§ **ACTIVITY 1**
List every type of wave that the decontamination text below names as an option to generate.
§ **ACTIVITY 2**
Duplicate the part of the decontamination text below between "By way of developing" and "dissolved and/or sublimated.", inclusive.

By way of developing the method, the air removed by suction is filtered, so that the dissolved and/or sublimated solid matter or deposits are separated in a filter, the filter being regularly cleaned and/or separated solid matter removed and properly disposed of or stored.
In an alternative configuration, waves in the form of ultrasonic waves, microwaves, x-rays, γ rays or a combination thereof are generated and/or, by the respectively generated waves, a predeterminable amount of energy is transmitted per unit of time onto a defined surface region, and consequently onto contaminated surface deposits present in the surface region, and/or contaminated deposits occurring in the respective surface region, in particular in the form of oxide films, are heated, dissolved and/or sublimated.
Accordingly, particularly homogeneous, efficient and gentle decontamination of surfaces, in particular of the reactor pressure vessel and/or the reactor internals, is made possible while avoiding mechanical treatment tools and the resultant traces of treatment and by using directed electromagnetic waves. It is also advantageously possible to dispense with the laborious provision and disposal (after use) of solvent and contaminated residues in comparatively large amounts.

§ **EXTRACTED INFORMATION**

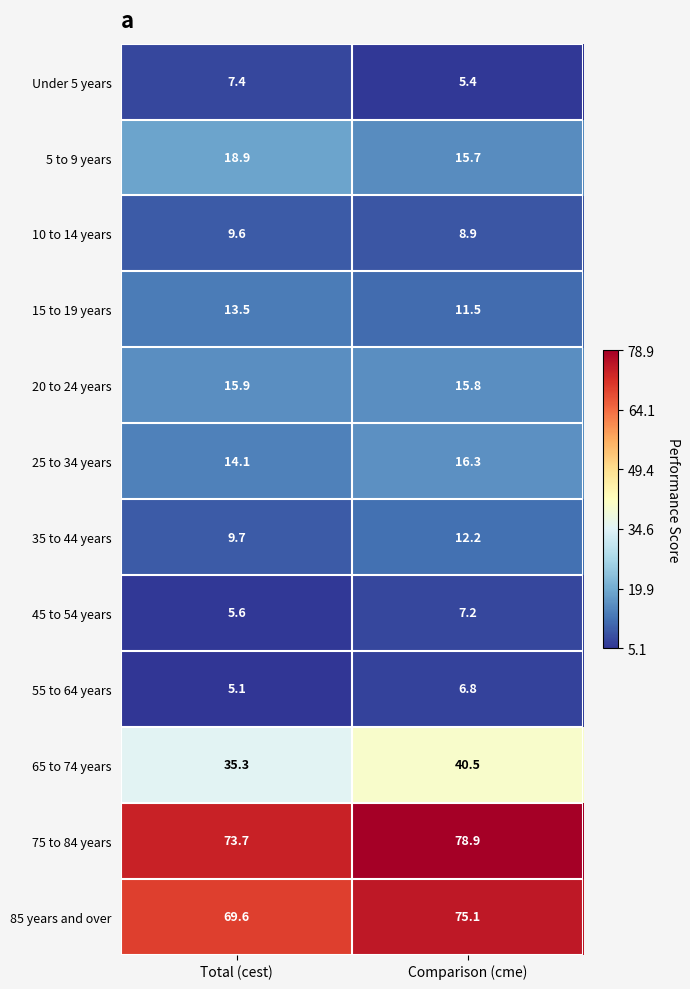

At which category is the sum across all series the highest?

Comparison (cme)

...

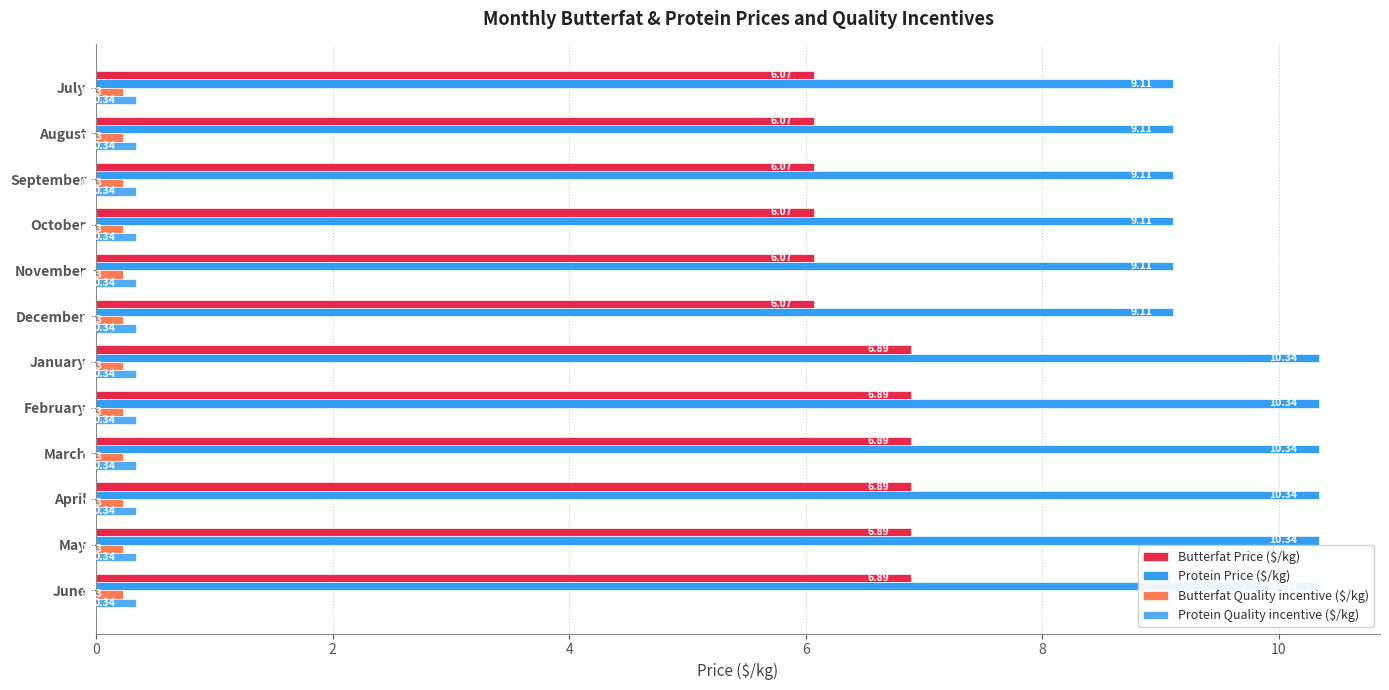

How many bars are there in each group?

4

==

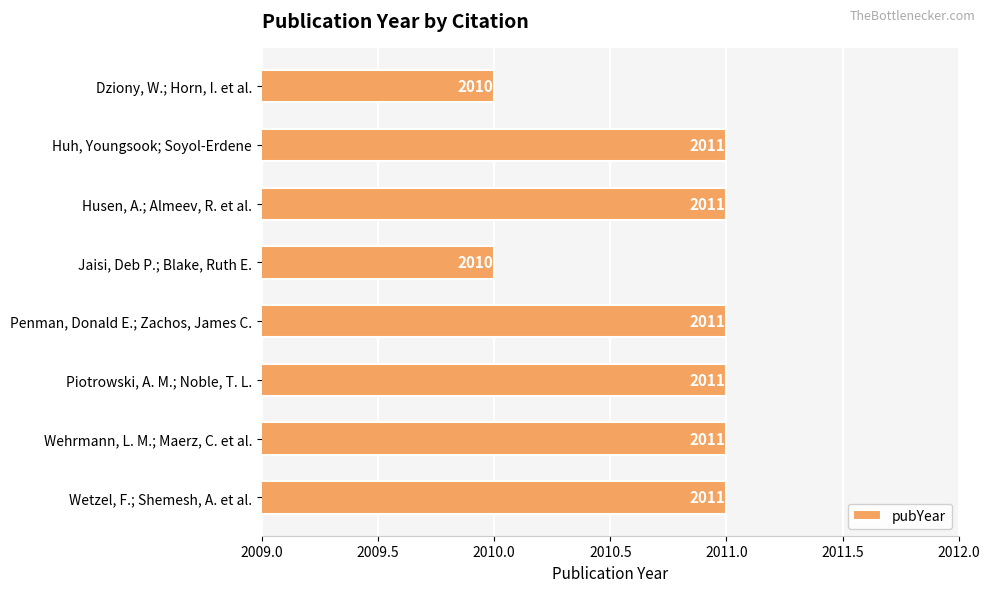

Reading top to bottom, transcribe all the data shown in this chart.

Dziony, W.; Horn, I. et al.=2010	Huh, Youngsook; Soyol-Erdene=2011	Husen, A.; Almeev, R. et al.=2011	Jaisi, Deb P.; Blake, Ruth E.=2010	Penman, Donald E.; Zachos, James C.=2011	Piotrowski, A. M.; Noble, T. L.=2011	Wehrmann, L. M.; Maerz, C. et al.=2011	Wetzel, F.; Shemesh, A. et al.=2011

§ **ANSWER BOX 1**
Ultrasonic waves, microwaves, x-rays, γ rays

§ **ANSWER BOX 2**
By way of developing the method, the air removed by suction is filtered, so that the dissolved and/or sublimated solid matter or deposits are separated in a filter, the filter being regularly cleaned and/or separated solid matter removed and properly disposed of or stored.
In an alternative configuration, waves in the form of ultrasonic waves, microwaves, x-rays, γ rays or a combination thereof are generated and/or, by the respectively generated waves, a predeterminable amount of energy is transmitted per unit of time onto a defined surface region, and consequently onto contaminated surface deposits present in the surface region, and/or contaminated deposits occurring in the respective surface region, in particular in the form of oxide films, are heated, dissolved and/or sublimated.